WORK REQUIRED: Every line of the records must be repeated exactly; pictures stay out.

[Data excerpts]
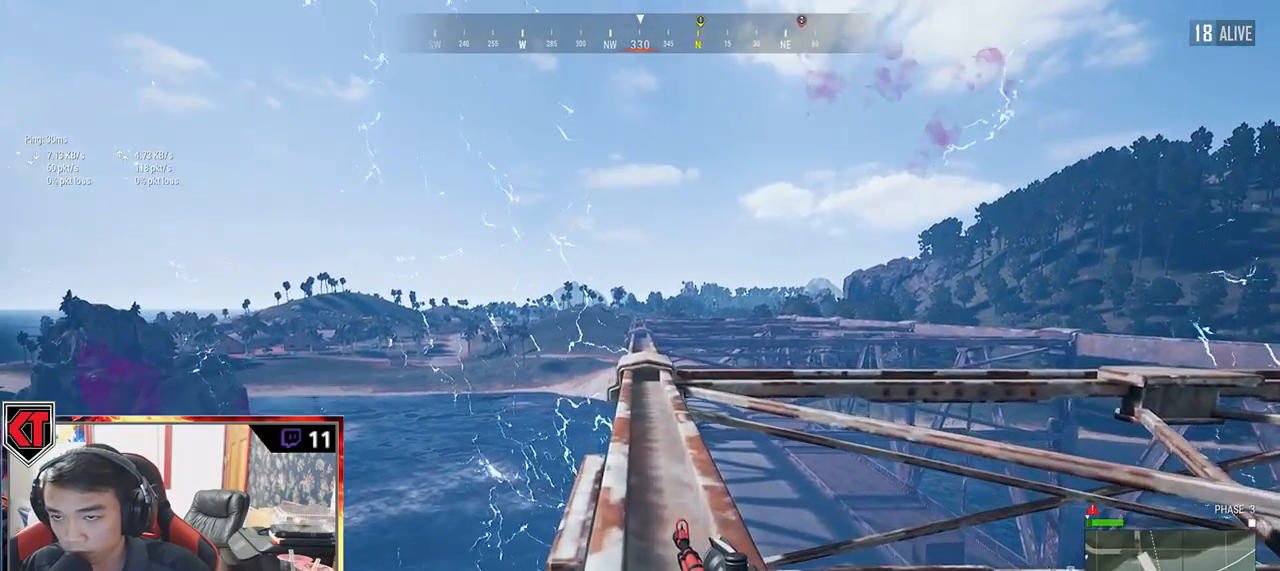
{"keys": ["shift", "w"], "mouse": [], "events": []}
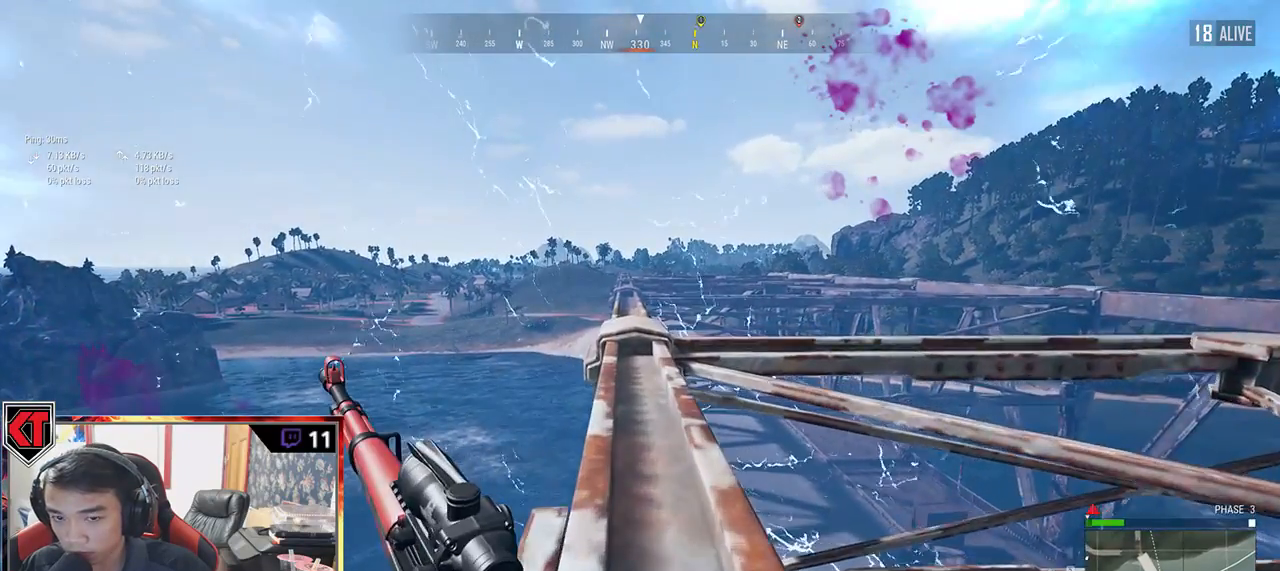
{"keys": ["shift", "w"], "mouse": [], "events": []}
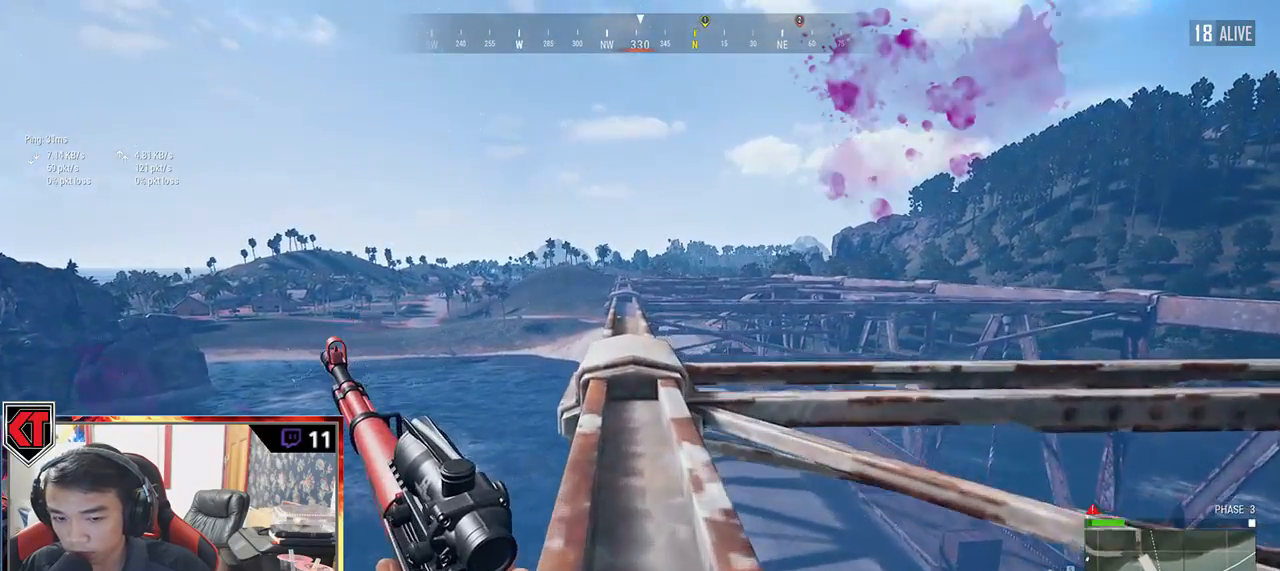
{"keys": ["shift", "w"], "mouse": [], "events": []}
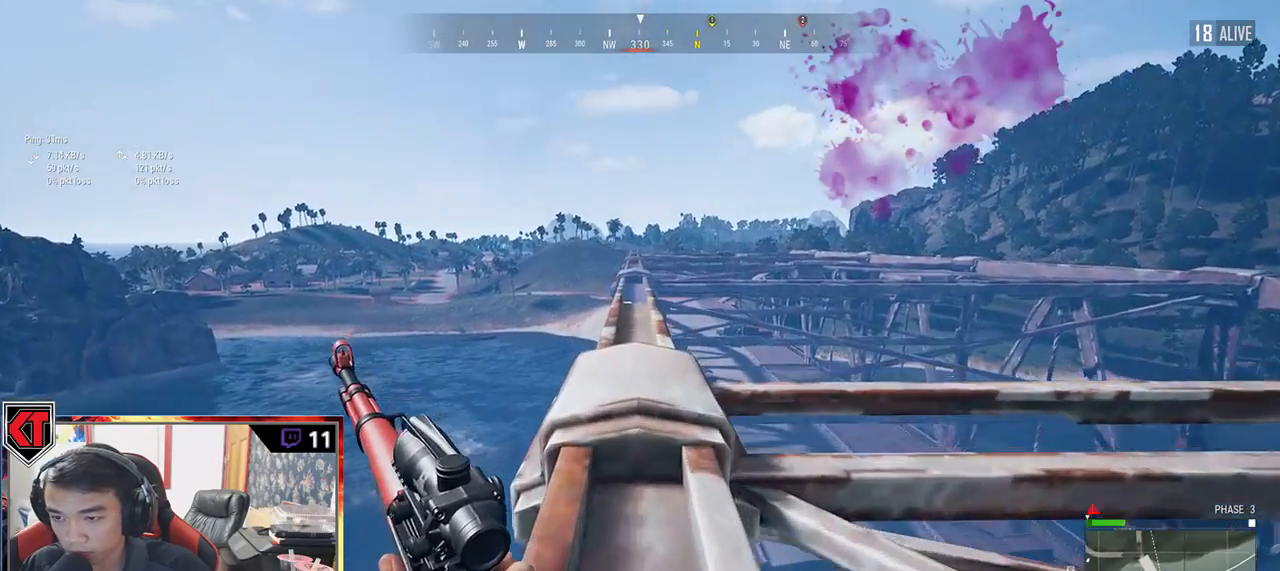
{"keys": ["shift", "w"], "mouse": [], "events": []}
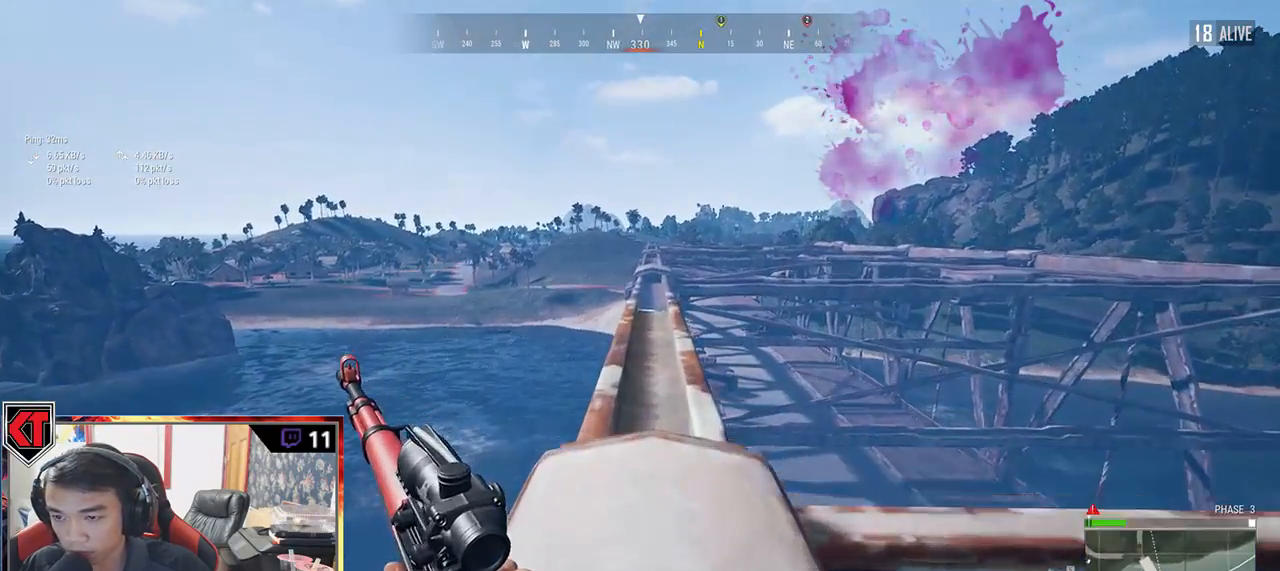
{"keys": ["shift", "w"], "mouse": [], "events": [[50, "space", "down"], [150, "space", "up"]]}
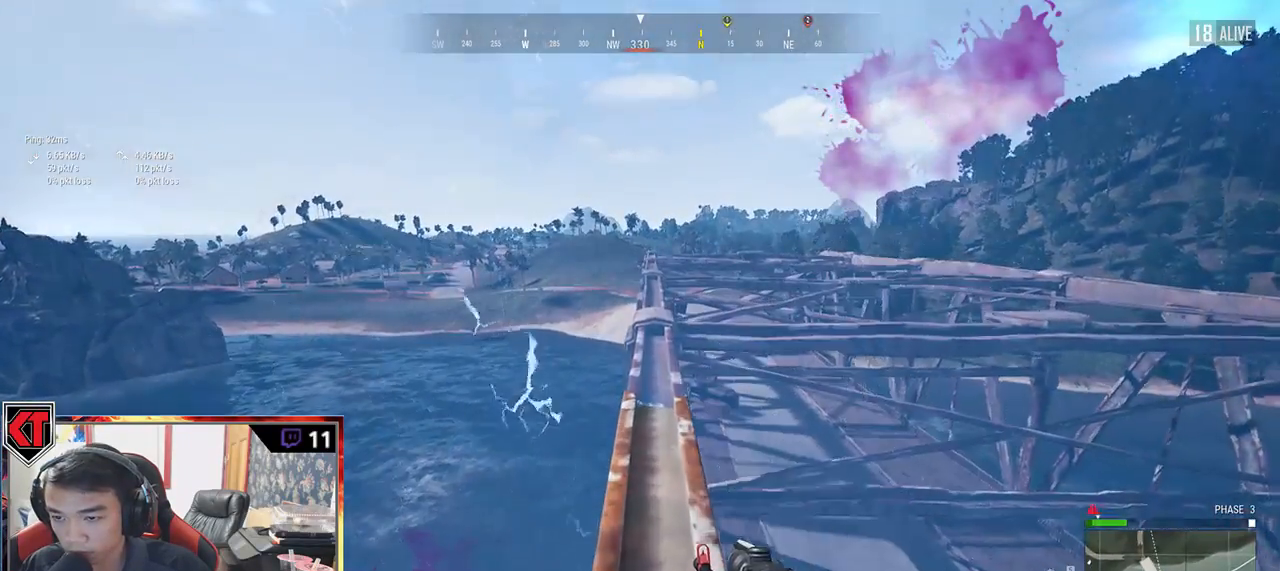
{"keys": ["shift", "w"], "mouse": [], "events": []}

SOLUTION TO THIS TASK:
{"keys": ["shift", "w"], "mouse": [], "events": []}
{"keys": ["shift", "w"], "mouse": [], "events": []}
{"keys": ["shift", "w"], "mouse": [], "events": []}
{"keys": ["shift", "w"], "mouse": [], "events": []}
{"keys": ["shift", "w"], "mouse": [], "events": [[50, "space", "down"], [150, "space", "up"]]}
{"keys": ["shift", "w"], "mouse": [], "events": []}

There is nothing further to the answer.